# RailKing Proto2 Engine with Lionel CW 80



## andrewm (Dec 14, 2016)

We have a Lionel 0 gauge set that came with a a fasttrack loop and a CW 80 transformer. We have been given an MTH RailKing 4-6-2 with Proto2. From my reading it looks like the CW 80 might not work with this engine, and if it does the engine might not work properly.

Do I need to get a new transformer for this? Do I need a DCS system?

What would people recommend? MTH Z-1000? DCS Remote Commander?

Thank you.


----------



## DonR (Oct 18, 2012)

Think you are correct. Your loco requires the special
MTH digital control system. However, often you
can run the locos with a regular transformer. I don't
know about this one, but here is the manual that comes
with the set when new. You may be able to find
how to do that.

http://r.search.yahoo.com/_ylt=A0LE...653i.pdf/RK=0/RS=qKJOhbxN_qK87Wcg0lzSgm7001Y-

Don


----------



## gunrunnerjohn (Nov 10, 2010)

(Data lines)
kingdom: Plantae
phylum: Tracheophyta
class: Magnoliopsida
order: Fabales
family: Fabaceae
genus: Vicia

==

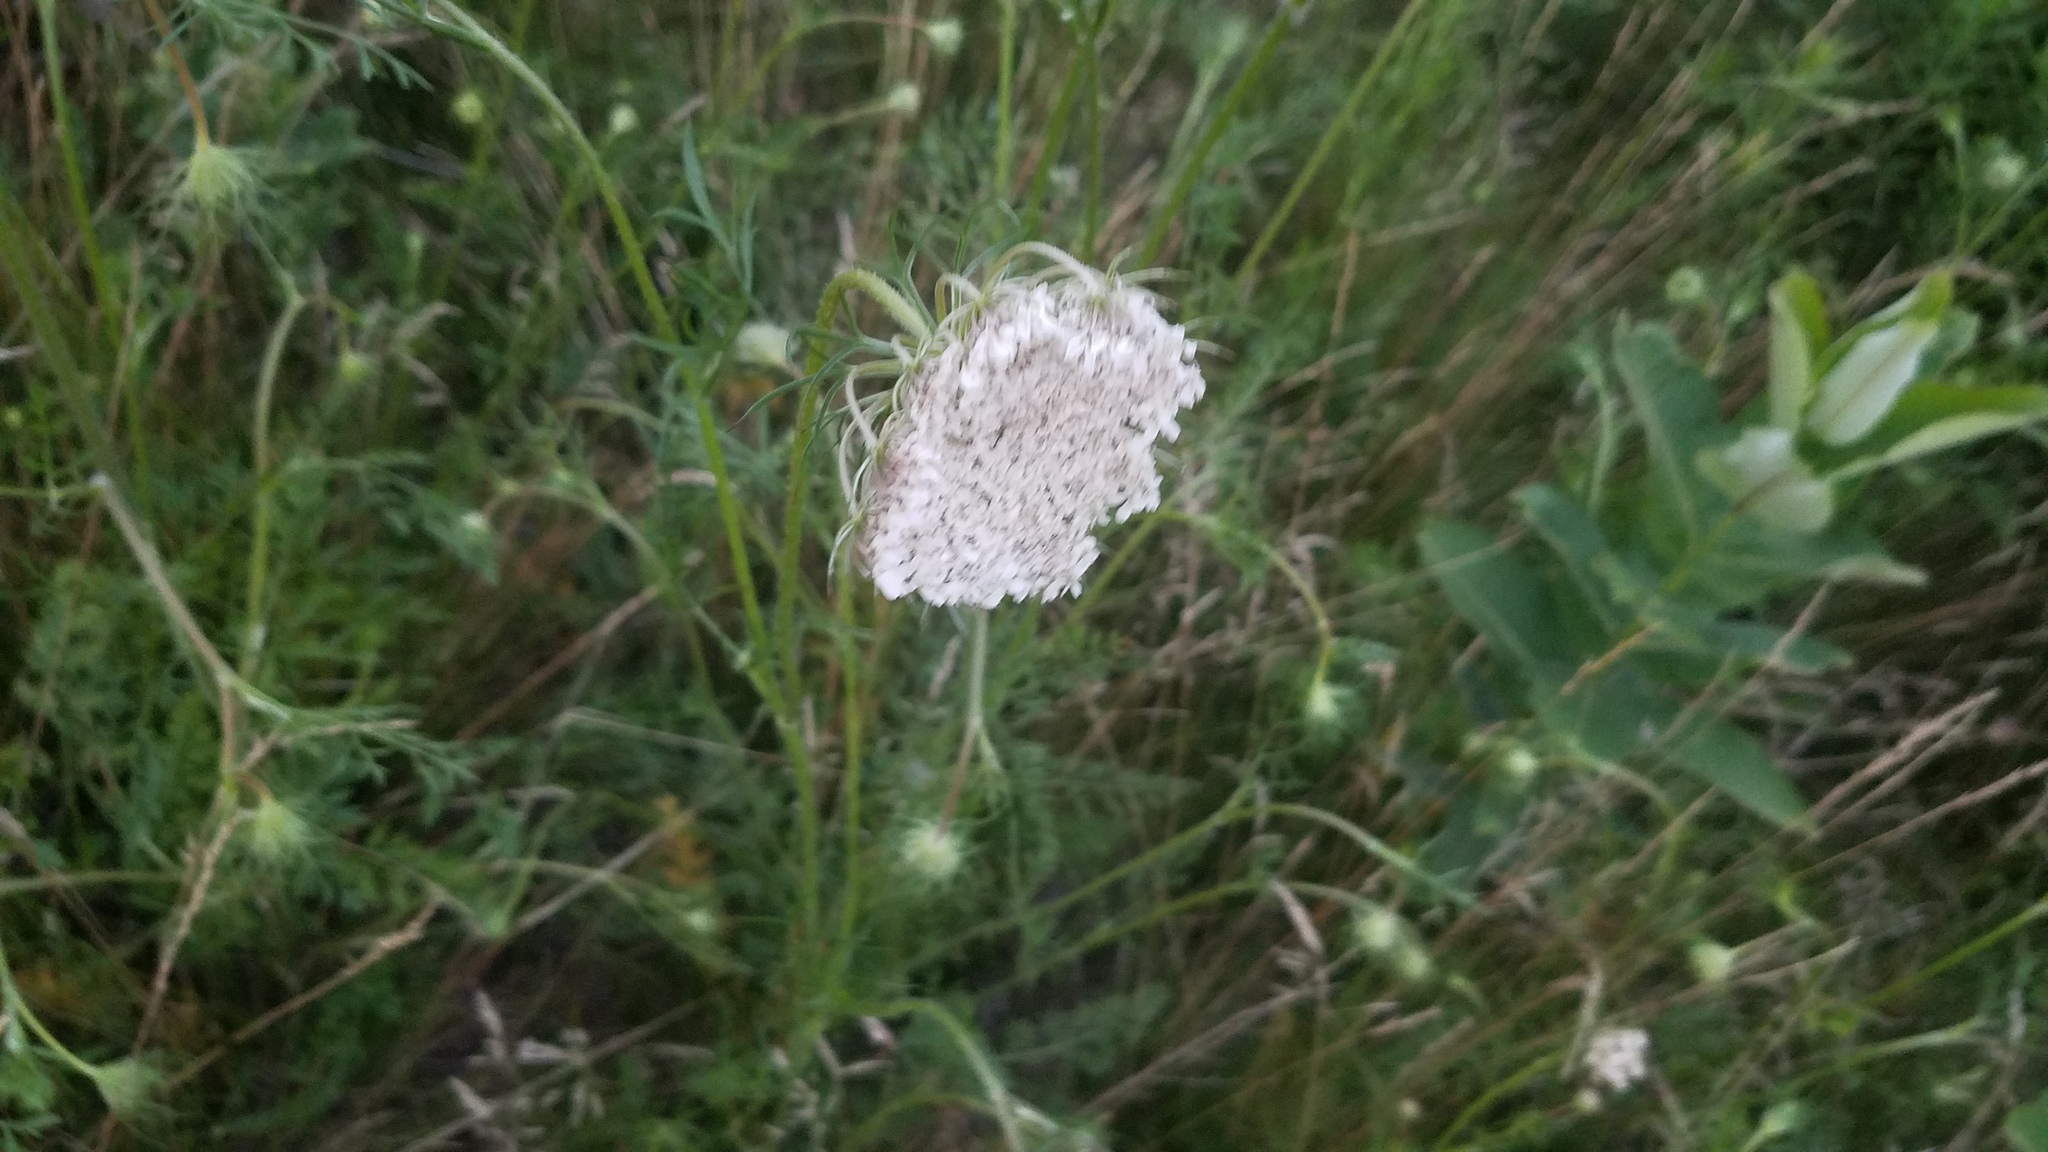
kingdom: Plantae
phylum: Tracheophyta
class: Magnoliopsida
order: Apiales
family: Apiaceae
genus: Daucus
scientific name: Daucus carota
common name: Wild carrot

...

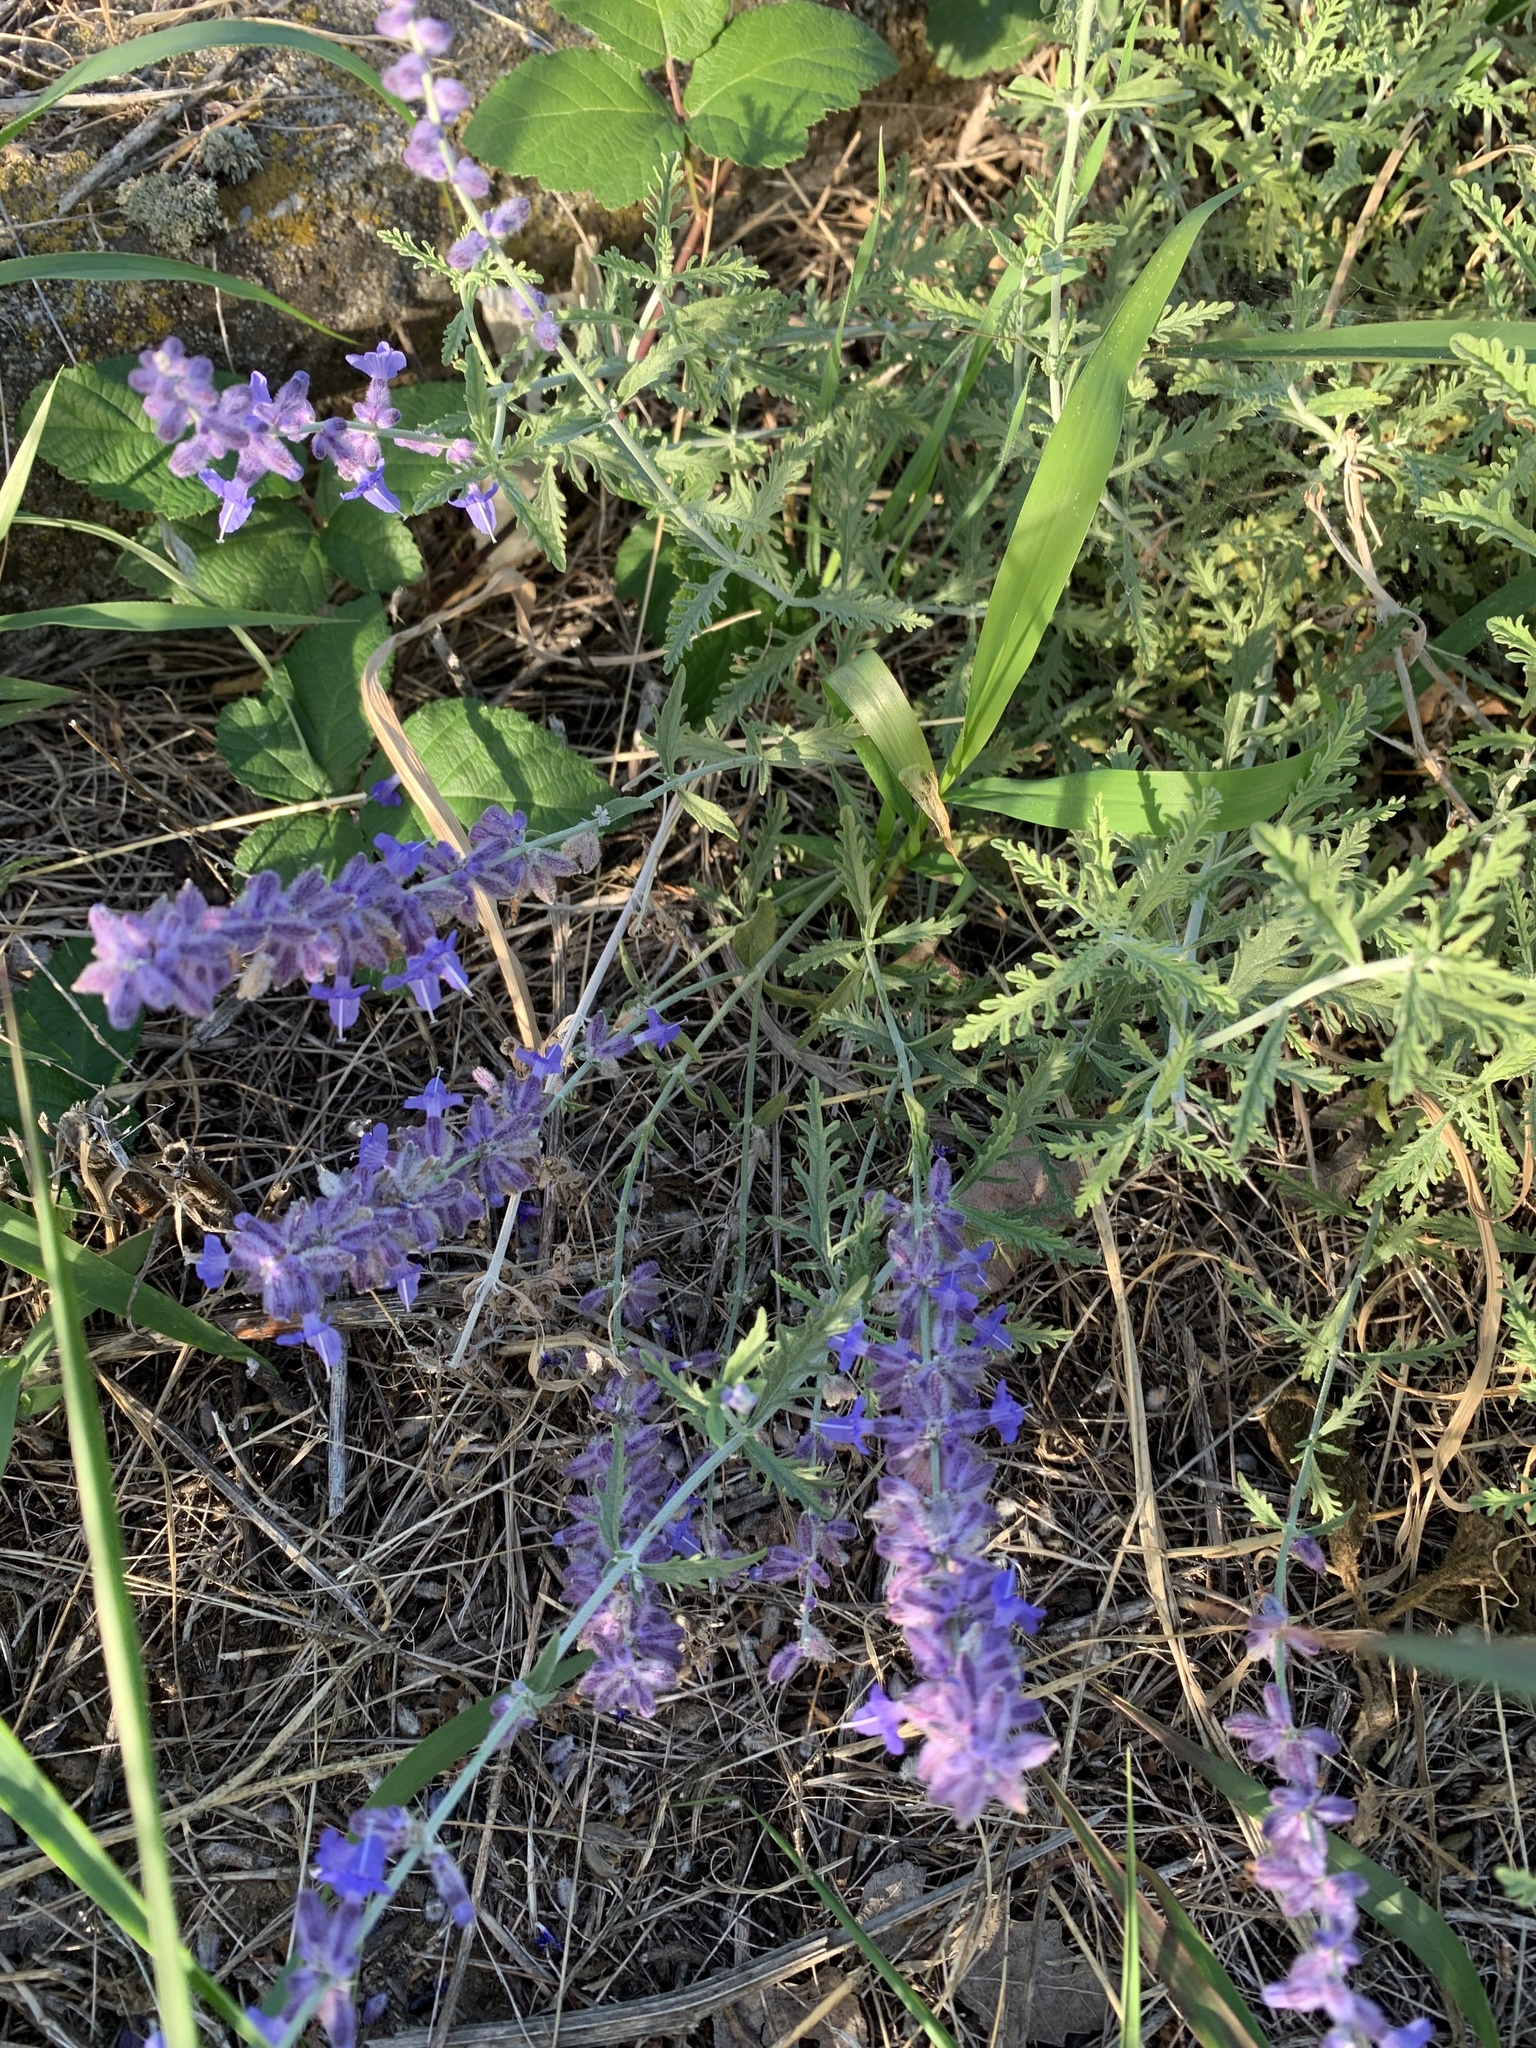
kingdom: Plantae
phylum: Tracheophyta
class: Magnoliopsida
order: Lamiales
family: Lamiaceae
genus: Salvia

(The problem) Continue the forum thread above about running an MTH RailKing Proto2 engine on a Lionel CW 80 transformer, starting from the point where it stops.

(Output below)
All the MTH PS/2 or PS/3 locomotives will run in conventional mode with a standard transformer. However, the CW-80 is one of the few that is known to sometimes give problems to all flavors of MTH locomotives. If you want to keep using it, get yourself a 10uf 50V non-polarized capacitor and connect it across the track feeds. It cuts down the oddball electrical noise on the CW-80 output. Here's the problem, note the ringing at the top of the waveform.


----------



## andrewm (Dec 14, 2016)

Thank you both so much. I might at some point get another transformer and maybe a dcs, but for now that will be nice to not have to do that.

So, if I understand right I just put one of those capacitors bridging the lines where the black and red wires connect to the track?


----------



## gunrunnerjohn (Nov 10, 2010)

Yep, that's the location. This fixes this issue a vast majority of the time.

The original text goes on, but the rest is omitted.